In this laboratory exercise, students will be able to construct a scaled model of the solar system. The finished model is nearly two meters long! All of the paper shapes to create the lab are included in the model template, so no adding machine tape is necessary.
The model displays the modern conception of the solar system which consists of eight planets and three dwarf planets. The model also displays the main asteroid belt, the Kuiper Belt, and the aphelion of Comet Halley.
Their are two scales in the model, one for orbit sizes and the other for planetary diameters. The two scales enable students to compare the relative sizes of the planets and their orbits. Students will also calculate the scaled distance to the nearest sunlike star Alpha Centauri. This distance, based on a nearly two-meter model, turns out to be just over five miles!

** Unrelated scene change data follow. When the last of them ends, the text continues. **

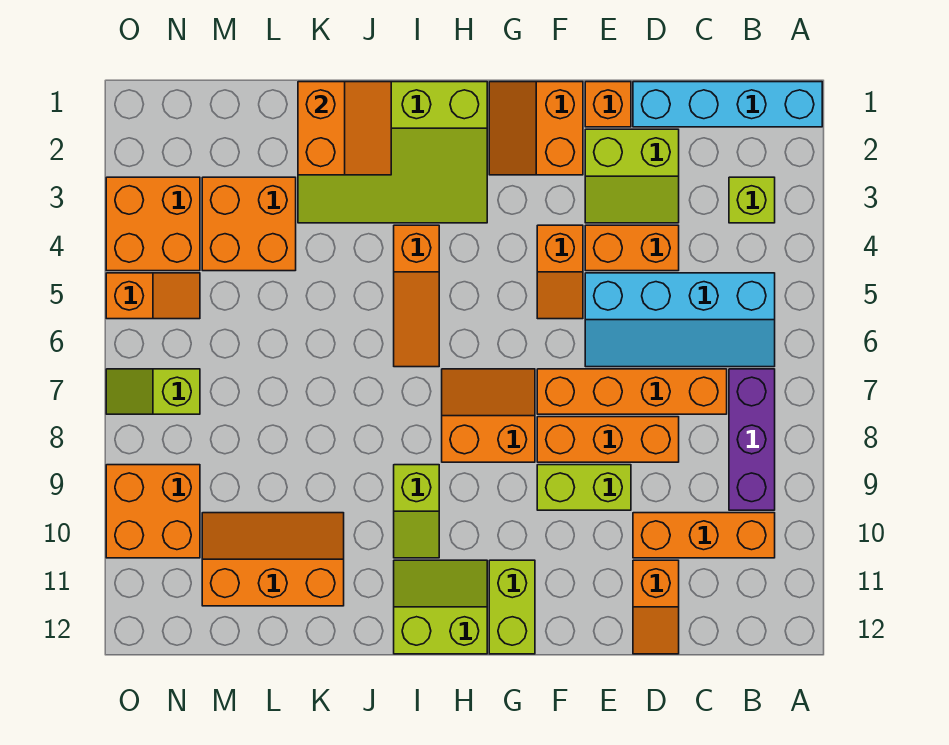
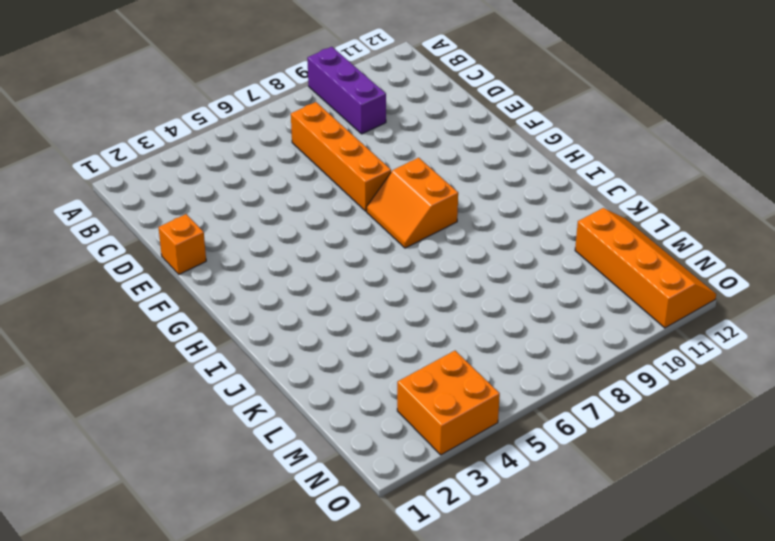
purple brick A9:C9 level 1 -> purple brick B7:B9 level 1
orange slope L11:O12 level 1 top 11 -> orange slope K10:M11 level 1 top 11
none -> cyan brick A1:D1 level 1
none -> lime brick B3 level 1
none -> cyan slope B5:E6 level 1 top 5

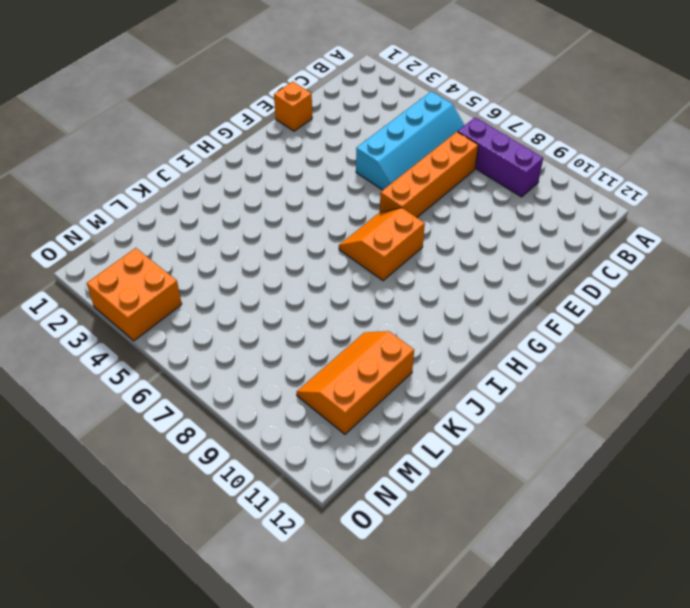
none -> cyan brick A1:D1 level 1
none -> lime brick B3 level 1
none -> orange brick B10:D10 level 1

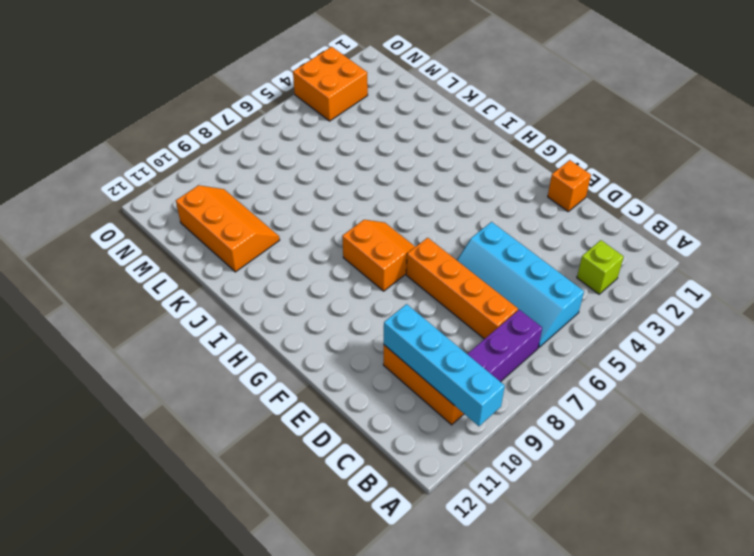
cyan brick A10:D10 level 2 -> cyan brick A1:D1 level 1
none -> lime slope D2:E3 level 1 top 2
none -> orange brick D4:E4 level 1
none -> orange brick D8:F8 level 1

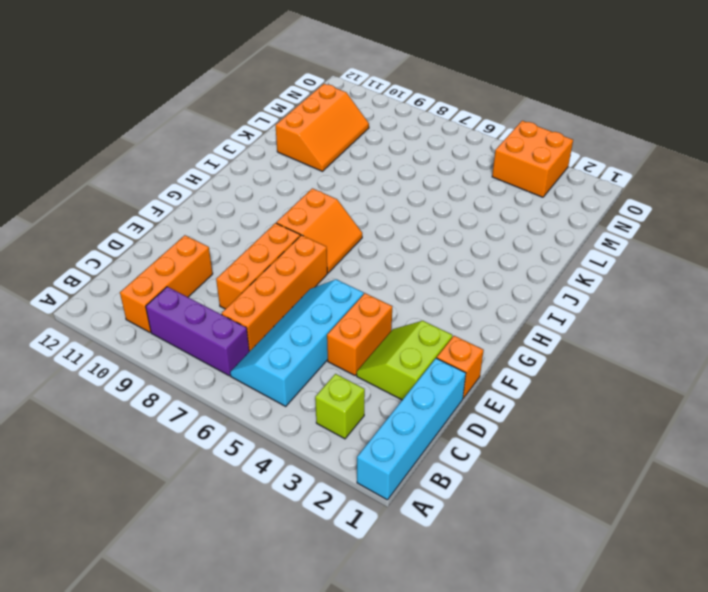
none -> orange slope D11:D12 level 1 top 11
none -> lime brick E9:F9 level 1
none -> orange slope F1:G2 level 1 top F

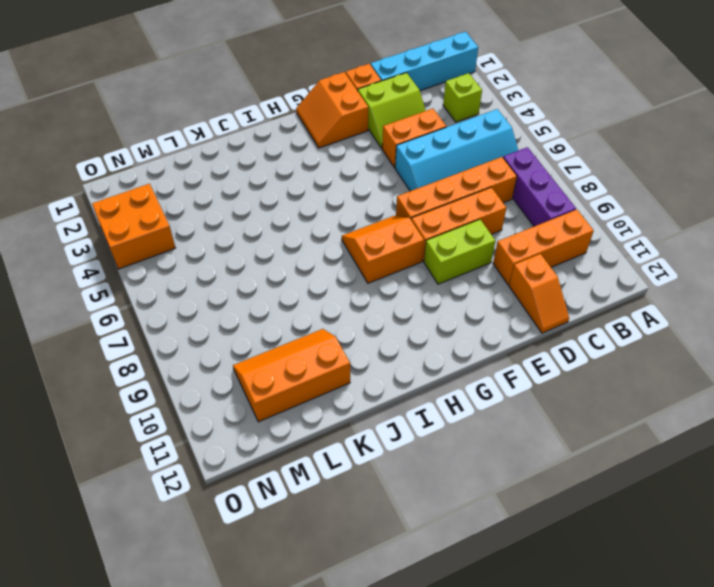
none -> orange slope F4:F5 level 1 top 4
none -> lime brick G11:G12 level 1
none -> lime slope H1:K3 level 1 top 1

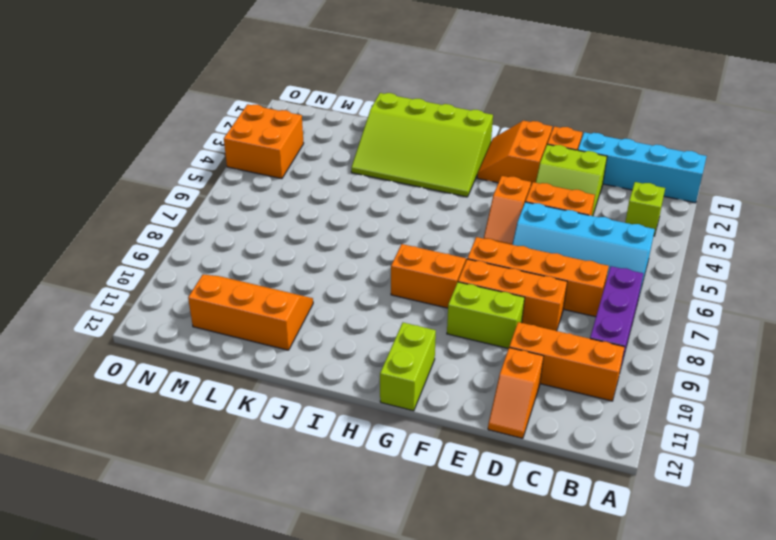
none -> lime slope H11:I12 level 1 top 12
none -> orange slope I4:I6 level 1 top 4
none -> lime slope I9:I10 level 1 top 9

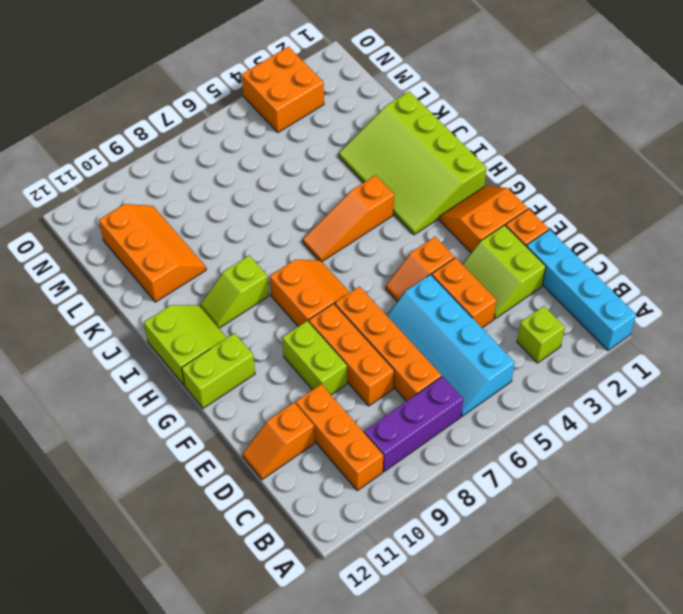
none -> orange brick L3:M4 level 1
none -> orange slope N5:O5 level 1 top O
none -> lime slope N7:O7 level 1 top N

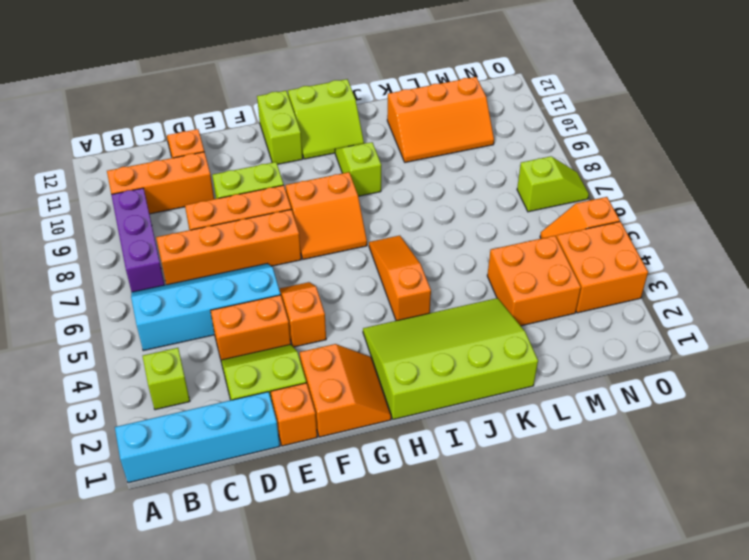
none -> orange brick N9:O10 level 1
none -> orange slope J1:K2 level 2 top K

From a template, the students will color, cut, and glue the components. The students will also calculate the orbit sizes and diameters of the planets, and will then locate the locations of the planets. The model includes built in scales displaying centimeters and astronomical units, so a meter stick is not necessary to complete the lab! The planets are sketched in the template, and the students cut out and glue the planets to the correct orbits. The template includes arrow flag markers for the planets and dwarf planets. Extra features take advantage of the scales used in the model. For example, a strip displays the length of a light hour, and the students also measure the radius of one of the largest known stars. This star, VY Canis Majoris, if it replaced our sun, would extend out beyond the orbit of Jupiter!
The PDF includes a "Quick Start" guide that displays photos of how to construct the model. Along with the model template is a lab handout and key. I have also included an older version of this lab which used adding machine tape to create a solar system model, and links to download optional teacher and student spreadsheets of the lab data.
Modeling the Solar System is a fun, hands-on science lab. With it, they will calculate, measure, and use scissors, glue, and colored pencils. The lab also enables students to begin to grasp the immensity of space, and it serves as an overview of the major features of the modern solar system.